As a reference, running
make flash
gives me the following output:
[niklas@artfulbytes example]$ make flashLD_LIBRARY_PATH=/home/artfulbytes/ti/ccs910/ccs/ccs_base/DebugServer/drivers /home/artfulbytes/ti/ccs910/ccs/ccs_base/DebugServer/bin/mspdebug tilib "erase" "load ./bin/blink"MSPDebug version 0.22 - debugging tool for MSP430 MCUsCopyright (C) 2009-2013 Daniel Beer <dlbeer@gmail.com>This is free software; see the source for copying conditions. There is NOwarranty; not even for MERCHANTABILITY or FITNESS FOR A PARTICULAR PURPOSE.MSP430_GetNumberOfUsbIfsMSP430_GetNameOfUsbIfFound FET: ttyACM0MSP430_Initialize: ttyACM0Firmware version is 31400000MSP430_VCC: 3000 mVMSP430_OpenDeviceMSP430_GetFoundDeviceDevice: MSP430G2xx3 (id = 0x0067)2 breakpoints availableMSP430_EEM_InitChip ID data: 25 53Erasing...Writing 2 bytes at fffe [section: __reset_vector]...Writing 6 bytes at c000 [section: .rodata]...Writing 4 bytes at c008 [section: .rodata2]...Writing 162 bytes at c00c [section: .text]...Done, 174 bytes totalMSP430_RunMSP430_Close
The GitHub repository at this point.
Final Makefile
I will stop here. We have covered some of the most important directives, and the Makefile isn't too complex, but still flexible enough for many projects. If you want to take it a step further, have a look at the documentation of Make. You can also try to find open-source projects that use Make and take inspiration from them.
Make vs CMake?
This post is about Make, but you may also have heard of CMake and wonder how it differs from Make. Like Make, CMake helps us specify how to build our project, but it sits one abstraction level above; instead of producing an executable, CMake produces buildsystem files. In other words, CMake generates Makefiles (as well as build files for many other build systems such as Visual Studio and Ninja).
So why have we created a Makefile if CMake can do it for us?
Because for our project (and for many other small to mid-size projects), the abstraction of CMake is overkill. You primarily use CMake for larger projects that need to be built on multiple platforms. For example, I use CMake to build my robot simulator Bots2D, because I want to support Linux and Windows, but for other projects where I only build on Linux, a Makefile often gets the job done more than enough.
Have a look at these posts for some more discussions:
- Difference between using Makefile and CMake to compile the code
- Is directly using Make considered obsolete?
Closing words
Compiling code is something we do a lot as we develop an embedded system. Understanding and controlling the build process is essential, especially as our project grows - a Makefile helps us with both.

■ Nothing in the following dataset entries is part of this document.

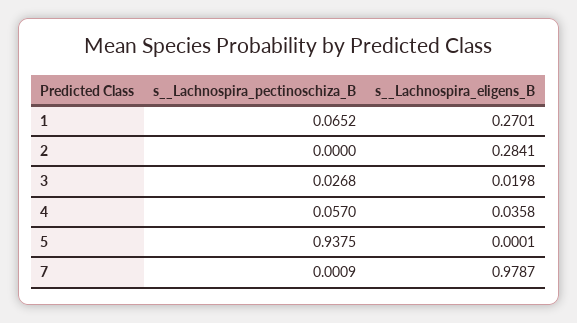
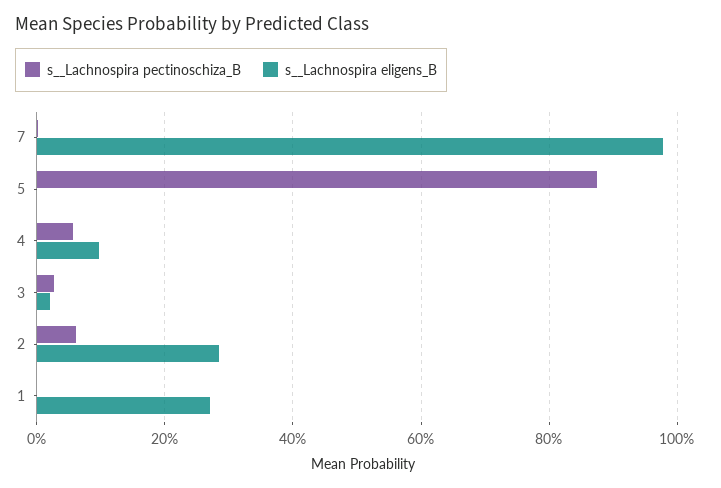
s__Lachnospira_pectinoschiza_B, 1: 0.0652 -> 0
s__Lachnospira_pectinoschiza_B, 2: 0 -> 0.06
s__Lachnospira_eligens_B, 4: 0.0358 -> 0.1
s__Lachnospira_pectinoschiza_B, 5: 0.9375 -> 0.88

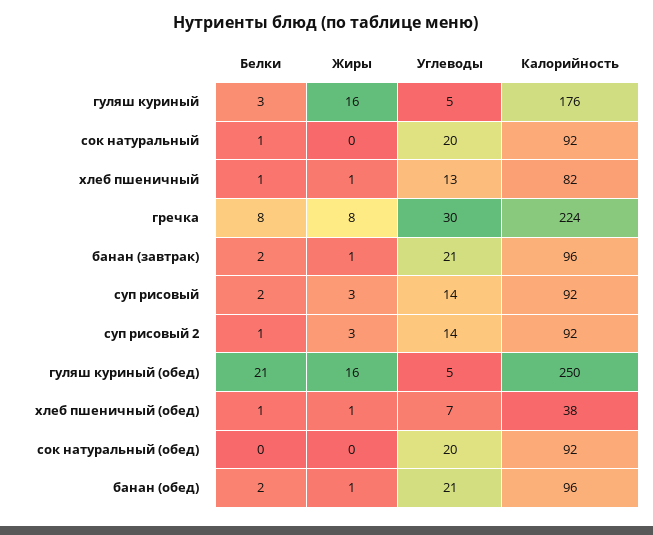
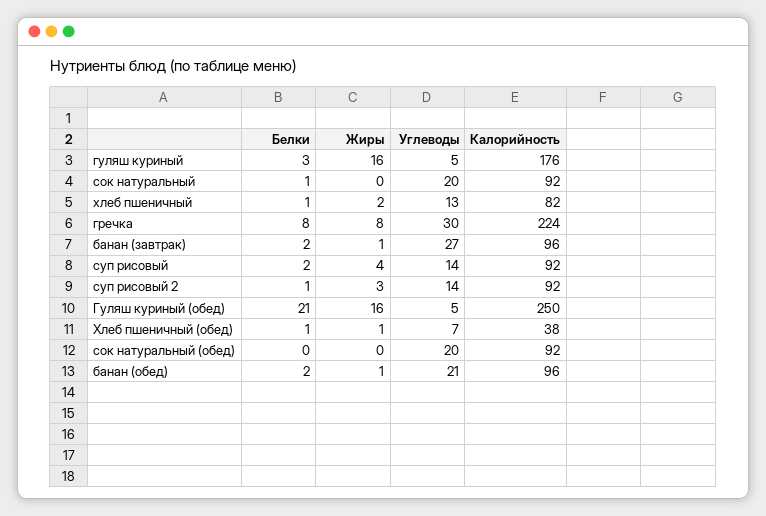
Жиры, хлеб пшеничный: 1 -> 2
Углеводы, банан (завтрак): 21 -> 27
Жиры, суп рисовый: 3 -> 4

In this post, we first looked at using a toolchain directly from the command line to understand why we need a Makefile. We then developed a simple Makefile with some of the most important directives. These directives are only a subset of what Make is capable of, but it's a good starting point for many projects.
Like for code, there are good principles for laying out a Makefile, but much of it is personal taste. So start small and let your Makefile organically evolve as you work on more projects.